The rise and fall of the Third Reich was documented by Shirer. The decline and fall of the Roman Empire was a series of books by Gibbon. The decline of the Spanish Empire is not nearly so often discussed, but it goes something like this. After defeating the Islamic invaders and ejecting them from the Iberian peninsula in 1492, Spain very quickly took on the task of exploring and conquering the New World that Columbus had just discovered. They discovered that the pagan religion of the natives in America practiced human sacrifice on a scale that apparently surpassed that of the ancient Canaanites.  This is documented in Our Lady of Guadalupe and the Conquest of Darkness by Warren Carroll. The Spanish took on the task of conquering the Aztec empire and evangelizing the people. This was completed in a very short time on historical scales, and coincided with the establishment of an empire covering more than half of Central and South America, and a good part of North America. Sadly, Spain drifted from this evangelical fervor to focus on collecting as much gold and silver as could be collected and shipped back to Spain. Secular history records factors that were efficient causes of Spain’s decline, such as debt default, hyperinflation, the collapse of domestic industry, and over-reliance on the  imports of precious metals from the new world. But the final cause was their turn from God to materialism. 


We could do a similar analysis of the decline of the British empire, but that is left as an exercise for the reader. (The London Missionary Society and the banker mindset portrayed in the Mary Poppins movie are clues.)


There is a hint of what is not subject to the second law. The origin of the universe. The source of the DNA that infants have at conception. The power that enabled Spain to quickly conquer so much territory and so many people. The power of God lies outside this universe and is not subject to this seemingly universal principle. It is related to the child’s question, if God created everything, who created God? Or Aristotle’s immovable mover. Some things are outside our comprehension. 

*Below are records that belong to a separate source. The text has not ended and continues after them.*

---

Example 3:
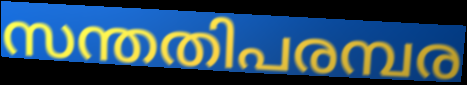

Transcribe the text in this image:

സന്തതിപരമ്പര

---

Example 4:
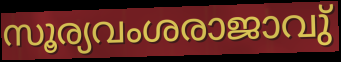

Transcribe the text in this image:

സൂര്യവംശരാജാവു്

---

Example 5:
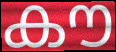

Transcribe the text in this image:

കൗ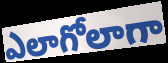
ఎలాగోలాగా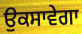
ਉਕਸਾਵੇਗਾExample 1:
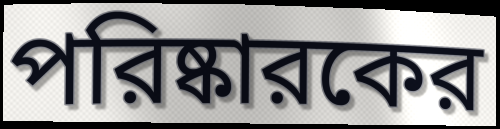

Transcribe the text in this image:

পরিষ্কারকের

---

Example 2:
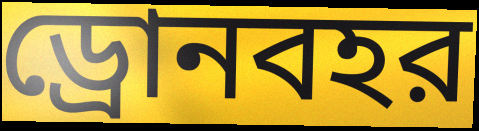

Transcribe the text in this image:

ড্রোনবহর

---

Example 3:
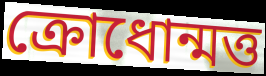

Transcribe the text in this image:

ক্রোধোন্মত্ত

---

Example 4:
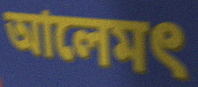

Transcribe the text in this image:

আলেমৎ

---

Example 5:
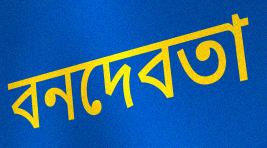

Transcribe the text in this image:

বনদেবতাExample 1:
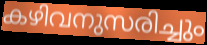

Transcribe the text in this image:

The real question is what the implications are for us. How we live. What we prioritize. The decisions we make. Our goals in life. Because it can end in decay and failure, or growth and success. Our choice to pursue God or man will ultimately determine the outcome. When our body inevitably decays, what will be our legacy? Have we left our children a heritage of faith and faithfulness? What have we left our society, that part of the world we have contact with? Material wealth, money, or human institutions that will crumble like crumbling ruins of the Roman Empire? What Jesus offers is eternal life. How can we share that? 


Part of our society has a greatness mindset, but what made America great? Was/is it John D  Rockefeller, Andrew Carnegie, J P Morgan, Henry Ford, Jeff Bezos, Elon Musk, Bill Gates, Mark Zuckerberg? George Washington, John Adams, Thomas Jefferson, Benjamin Franklin, Abraham Lincoln, FDR? Martin Luther King, Jr., Thomas Paine, Susan B Anthony,  William Lloyd Garrison, Booker T. Washington, Jonathan Edwards, Billy Graham,  D. L. Moody,  Billy Sunday? What meets the test of lasting greatness?